Everyone dreams of pursuing their passion. “If only I could just find a way to make money doing what I love,” you’ll hear people say. The allure of spending every precious waking minute of your life pursuing a hobby that puts money in your pocket enters almost every entrepreneur’s mind at some point. While nothing is more satisfying than doing something you love, is it worth it? Will it even work? And how do you avoid turning your hobby into your biggest nightmare?As someone who evolved a passion for travel into a successful company, allow me to walk you through some of the lessons I learned about turning your passion into your business — or as Gary Vaynerchuk’s book Crush It would say, from cashing in on your passion:
1. You need a lot of passion. And then some. Everyone knows that starting a business is a marathon, and if you aren’t completely dedicated, you’ll never survive. But here’s the caveat: you won’t necessarily be passionate about every part of the business. For example, I’m passionate about giving young professionals amazing international experiences, but not necessarily the logistics of it all. The morning before a group arrives, I’m most likely in a hammock, trying to relax and visualize the upcoming experience over a cafe con leche. But when flights get cancelled, and airport pickups for 30 people need to be rescheduled, the business suddenly doesn’t seem so fun to me. Luckily, our Logistics Coordinator Shawna Haggerty lives to get people safely from point A to point B, and she comes in to save the day. Building a company requires a team of passionate people, with different roles and responsibilities — not just a passionate founder.

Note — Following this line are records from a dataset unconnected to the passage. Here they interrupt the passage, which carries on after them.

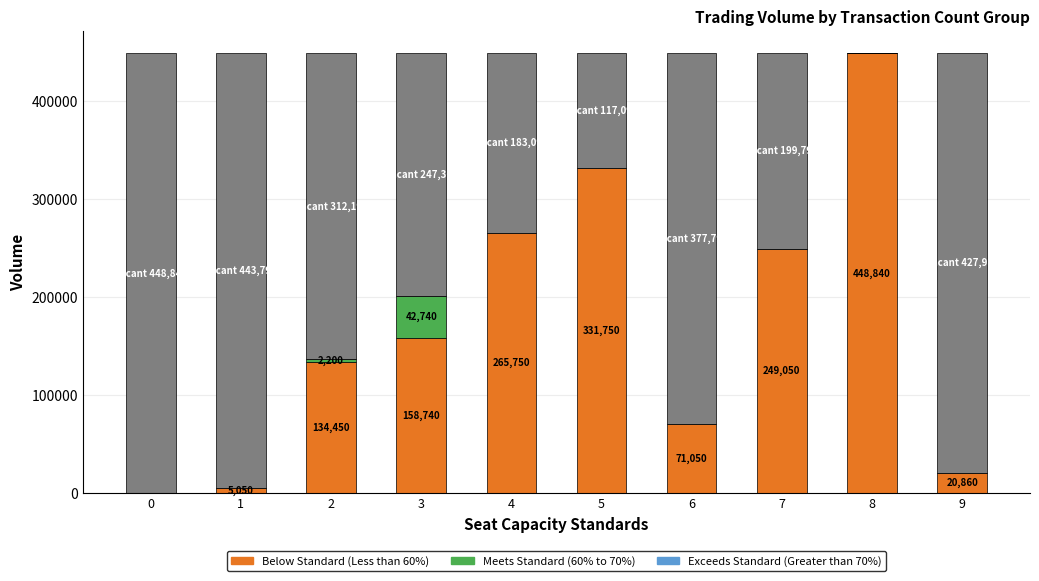

Are the bars horizontal?

No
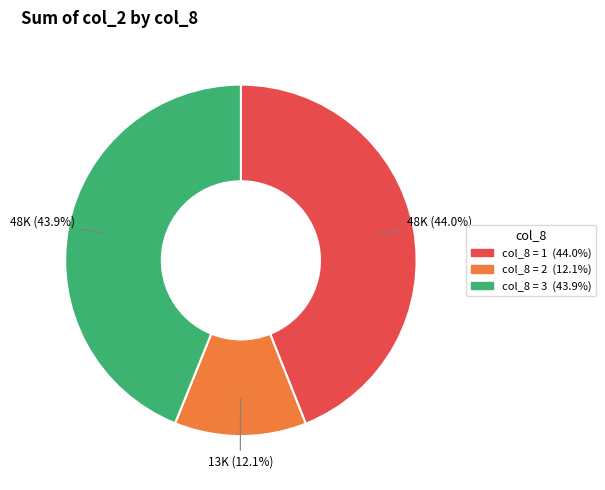

Is there a majority slice in this chart?

No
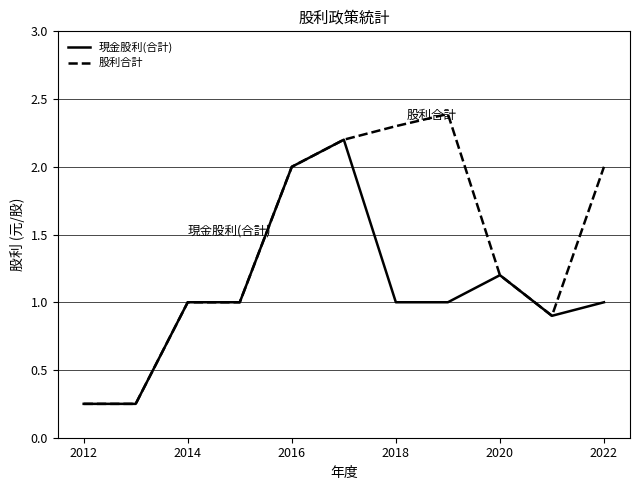

Which series has the widest spread of values?

股利合計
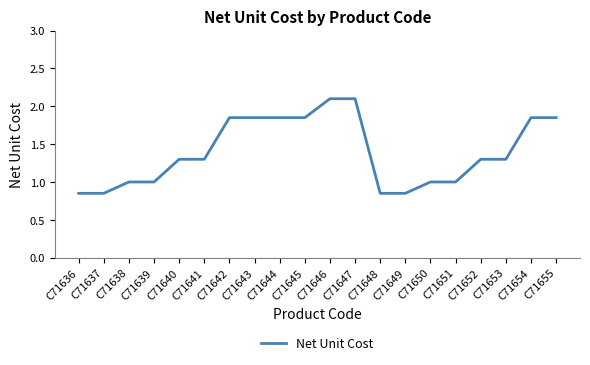

True or false: the data shows 0.7 at C71643.

False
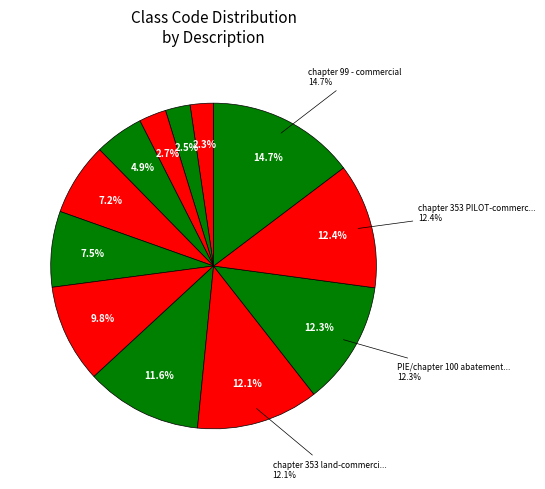

The chapter 353 PILOT-residential slice represents 16% of the pie. True or false?

False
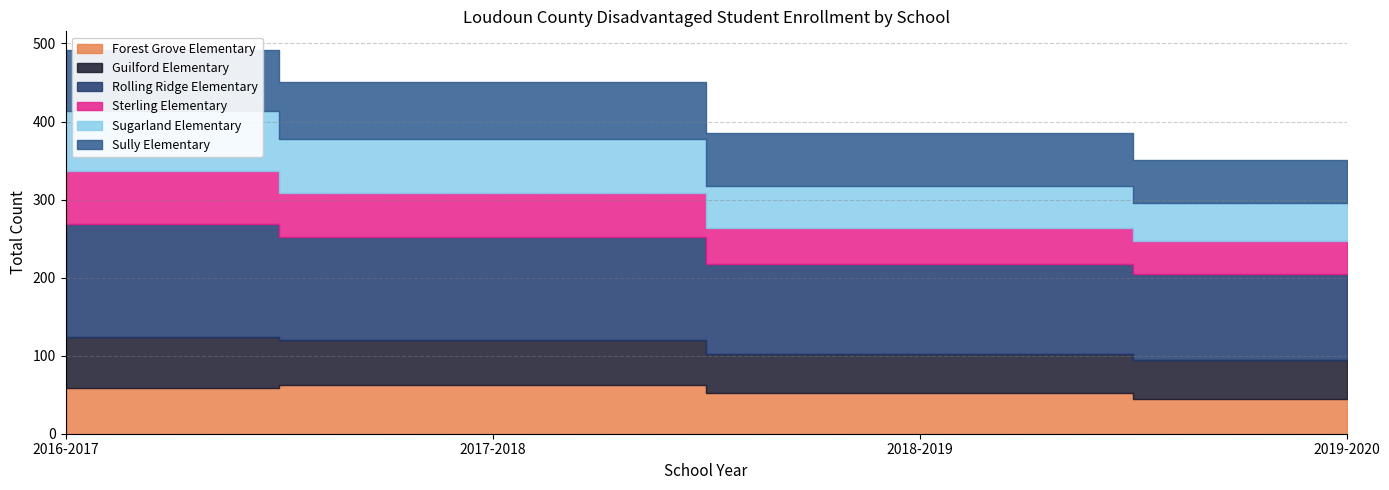

What is the greatest value displayed?

145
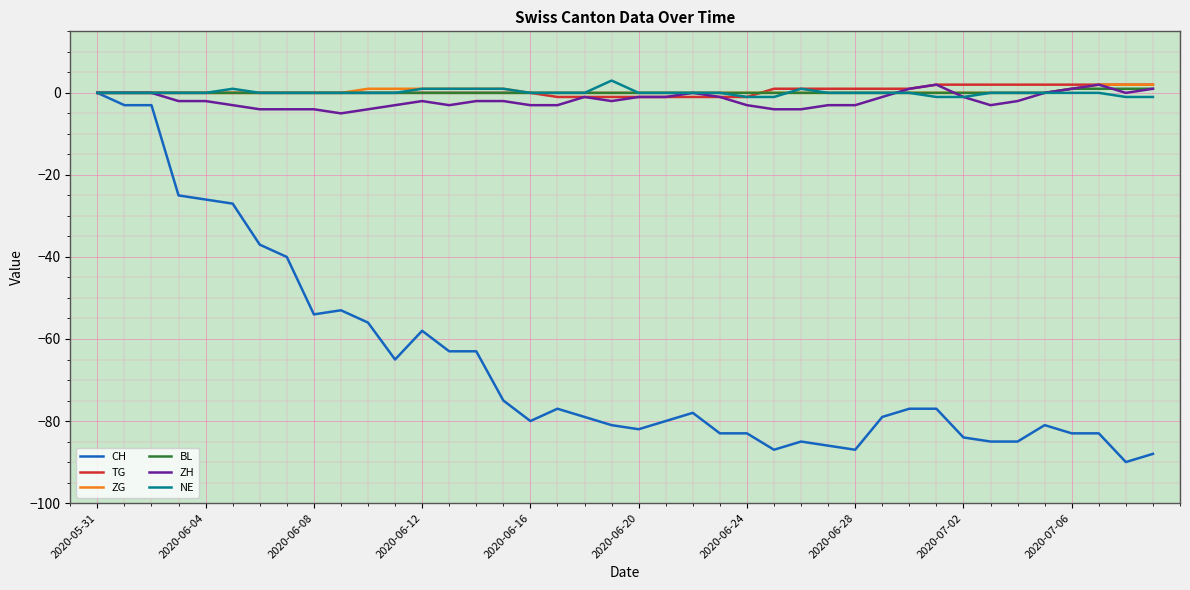

What is the difference between the second highest and minimum values in the NE series?

2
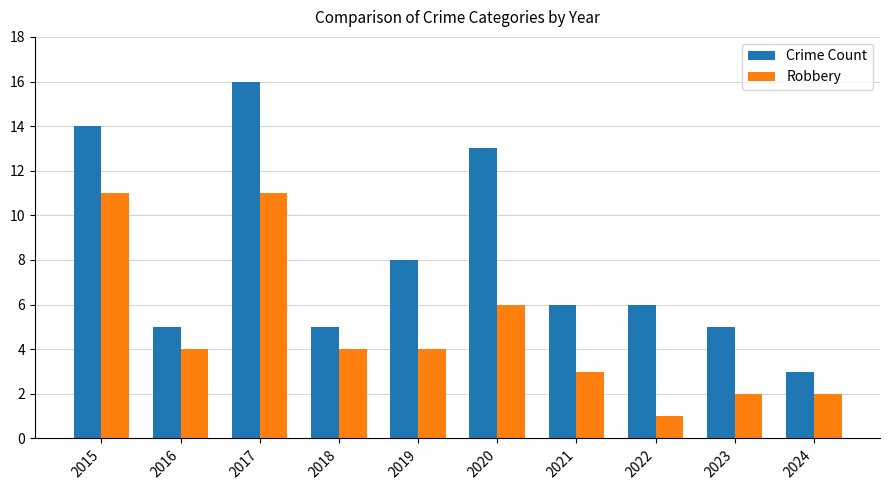

List the series in order of their peak value, lowest first.

Robbery, Crime Count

2. Get ready for mental exhaustion. When you’re as emotionally involved in your business as I am, it takes every last bit of your mental energy. I face clients for five days straight, and I get extremely attached to groups of travelers. If I didn’t care so much about what we do, it wouldn’t take so much out of me — but it does. Think of it like being in a relationship with someone you’re insanely passionate about — you would do anything to make it work. You’re about to experience the same crazy love affair with your business.
3. Watch out — the highs are even higher!

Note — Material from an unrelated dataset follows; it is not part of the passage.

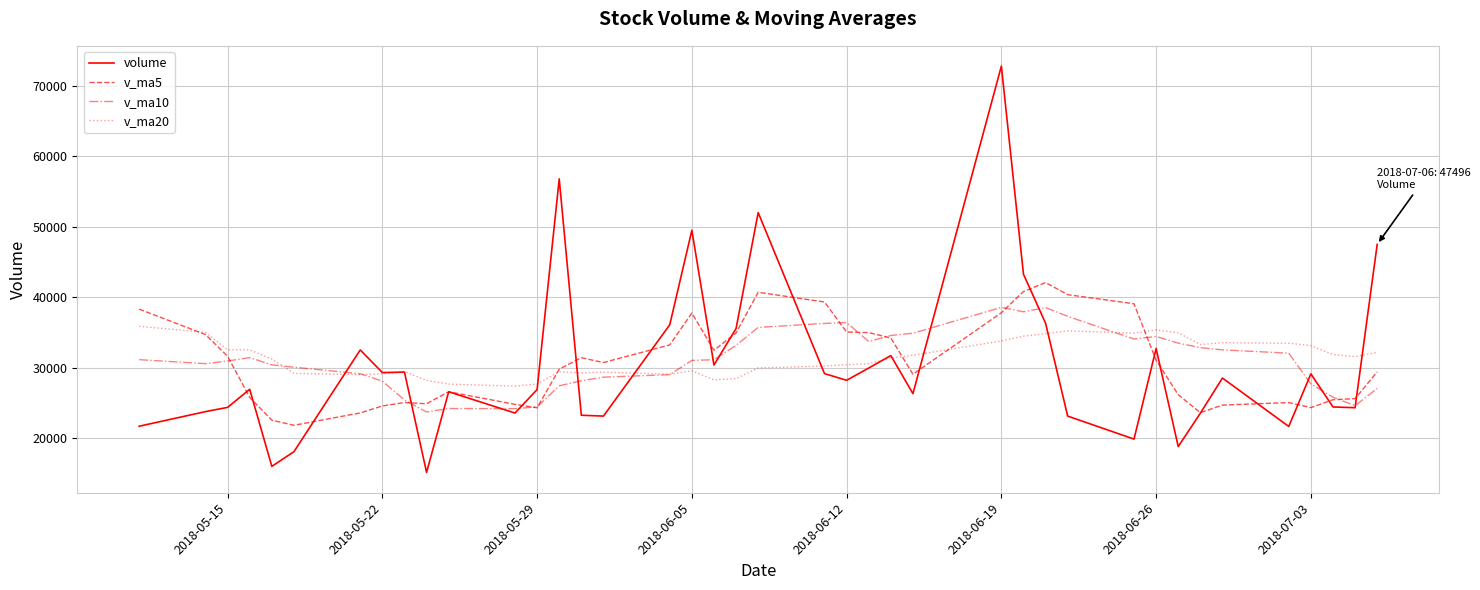

Rank the series by their maximum value, from highest to lowest.

volume, v_ma5, v_ma10, v_ma20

Just like that crazy love affair, the highs in a business you love have an incredible, sometimes blinding, multiplier effect. When you do something you’ve dreamed of your whole life, you are going to enjoy your success even more. How do you think Mark Cuban
felt winning the NBA Championship as the owner of the Dallas Mavericks? However, as Cuban knows better than I do, don’t let this emotional attachment get in the way of your financial judgement. It’s great to love what you do, but you can quickly lose it all with impulsive, emotional decisions.
4. Always remember the money. When I graduated from school and entered the startup world, there was a lot of buzz about building a great product online and figuring out how to monetize it later. The Internet looked like a gold rush, except the actual “gold” was an afterthought in many ventures. When you couple that with doing something that you’d do for free anyway, you might end up doing just that – working for no money. Don’t forget about the bottom line. We started Under30CEO.com because we knew there was a need to help young entrepreneurs, and we loved every second of it. It wasn’t until later when we were flat broke that we figured out how to make the business profitable.

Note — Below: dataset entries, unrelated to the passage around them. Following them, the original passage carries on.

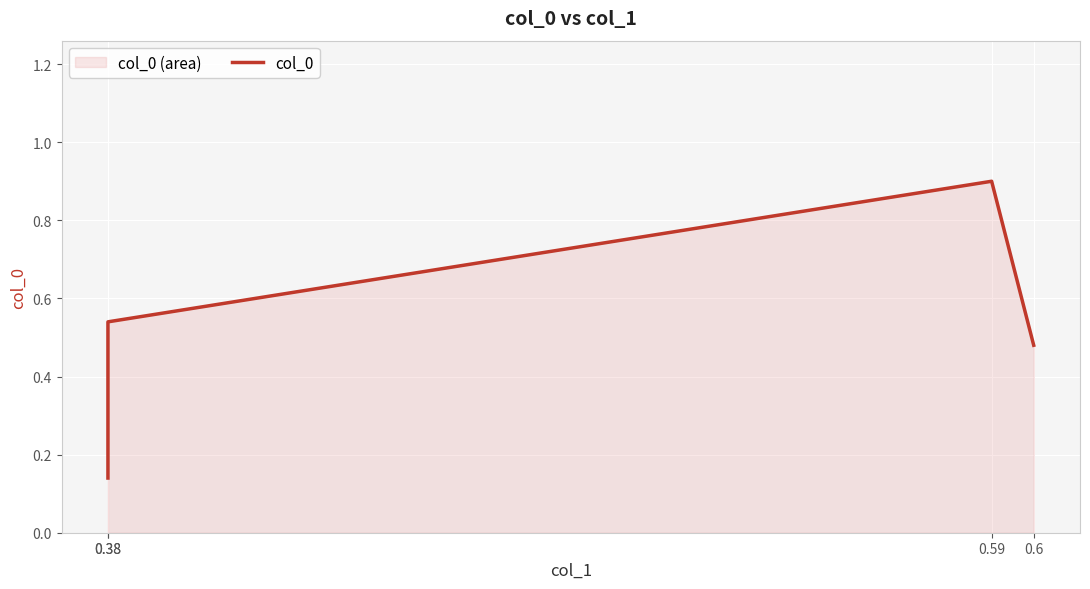

Rank the categories by value from highest to lowest.

0.59, 0.38, 0.6, 0.38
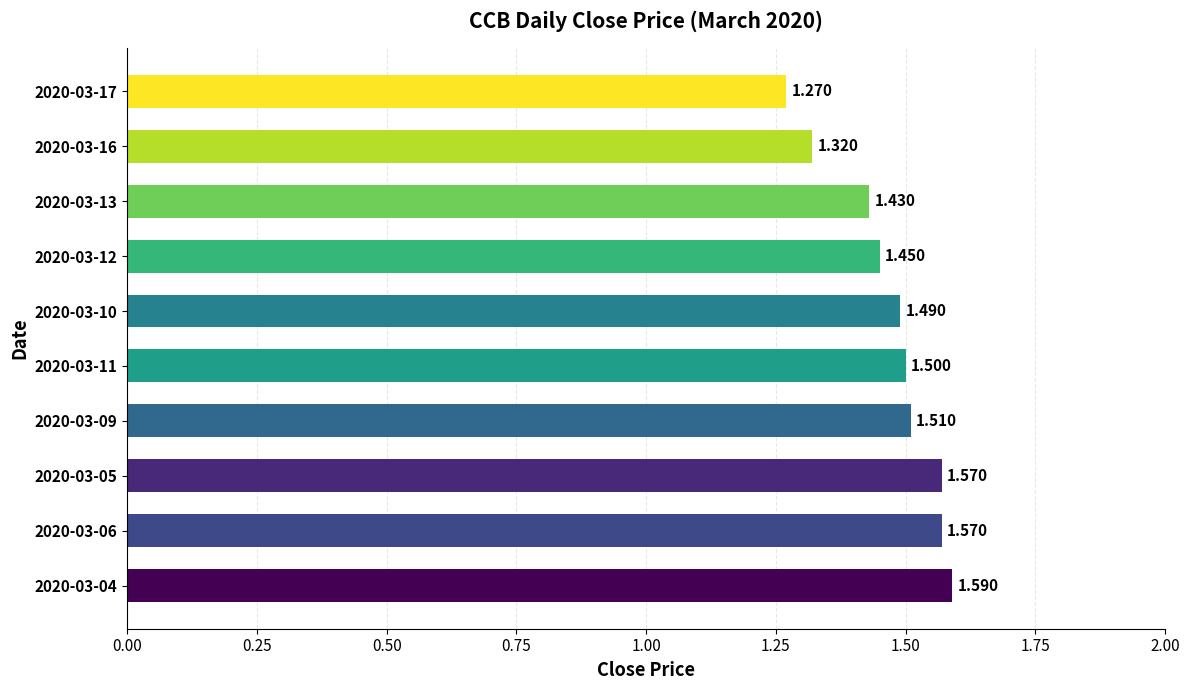

How many series are shown in this chart?

1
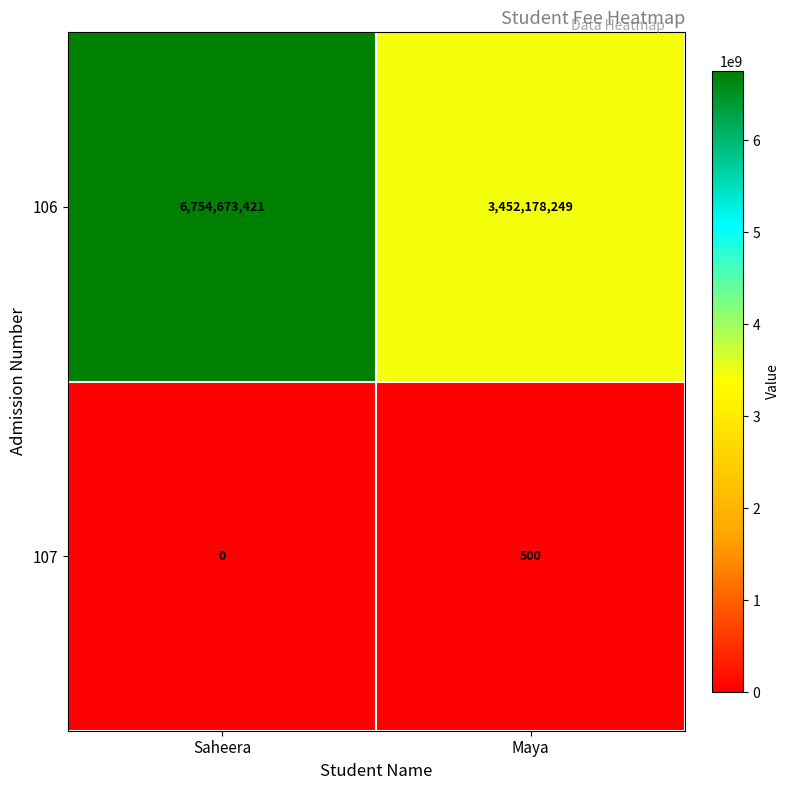

How many series are shown in this chart?

2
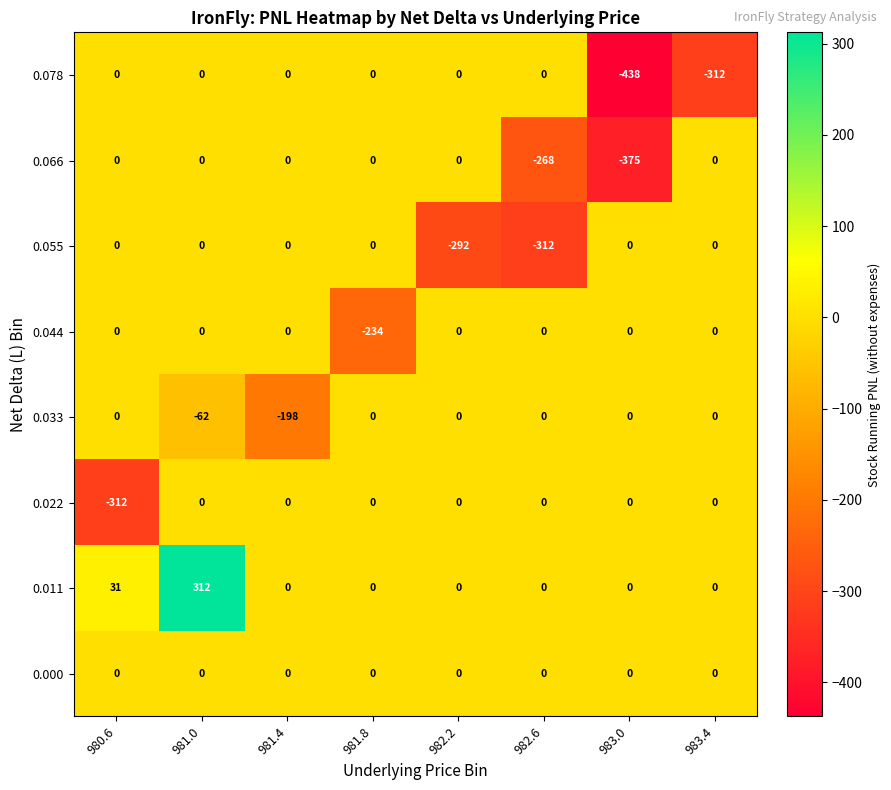

What is the total value across all series at 981.8?

-234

5. Beware of the disappearing fun factor. Owning a business is full of exciting challenges … and terrible, terrible headaches. Be forewarned: if you turn what you do for fun into your business, it might not be fun anymore. That being said, a lot of entrepreneurs who have done this agree that it’s all about perspective. On our Under30Experiences: Costa Rica trip, we hung out with Joe Walsh, who employs more than 90 people at one of the most famous surf camps in the world. Despite whatever logistics and burdens he has, Walsh simply said he has no headaches. He’s in the surf business and owns a microbrewery, and there is nothing anyone forces him to do when he wakes up in the morning, and that was his top priority for starting up.
6. Work-life balance? What’s that? Before, when you weren’t working, you were probably pursuing the hobby you love the most. But now, even your leisure time is considered “work.” Rather that reaching burnout, consider the perspective that the people you work with can be great people to hang out with, since you share a strong common passion. Take the concept of “work friends,” and imagine what happens when all your clients and employees have amazing shared experiences, like we find in the travel business. Within every single group we bring abroad, people find lifelong friendships, business partners, and even romances. If you are a person who needs to completely disconnect from business, then turning your hobby into a company may not be for you. However, when designing your life, if you are okay spending almost all of your time with people you love, with similar passions and hobbies, for better or for worse, go out and make the leap.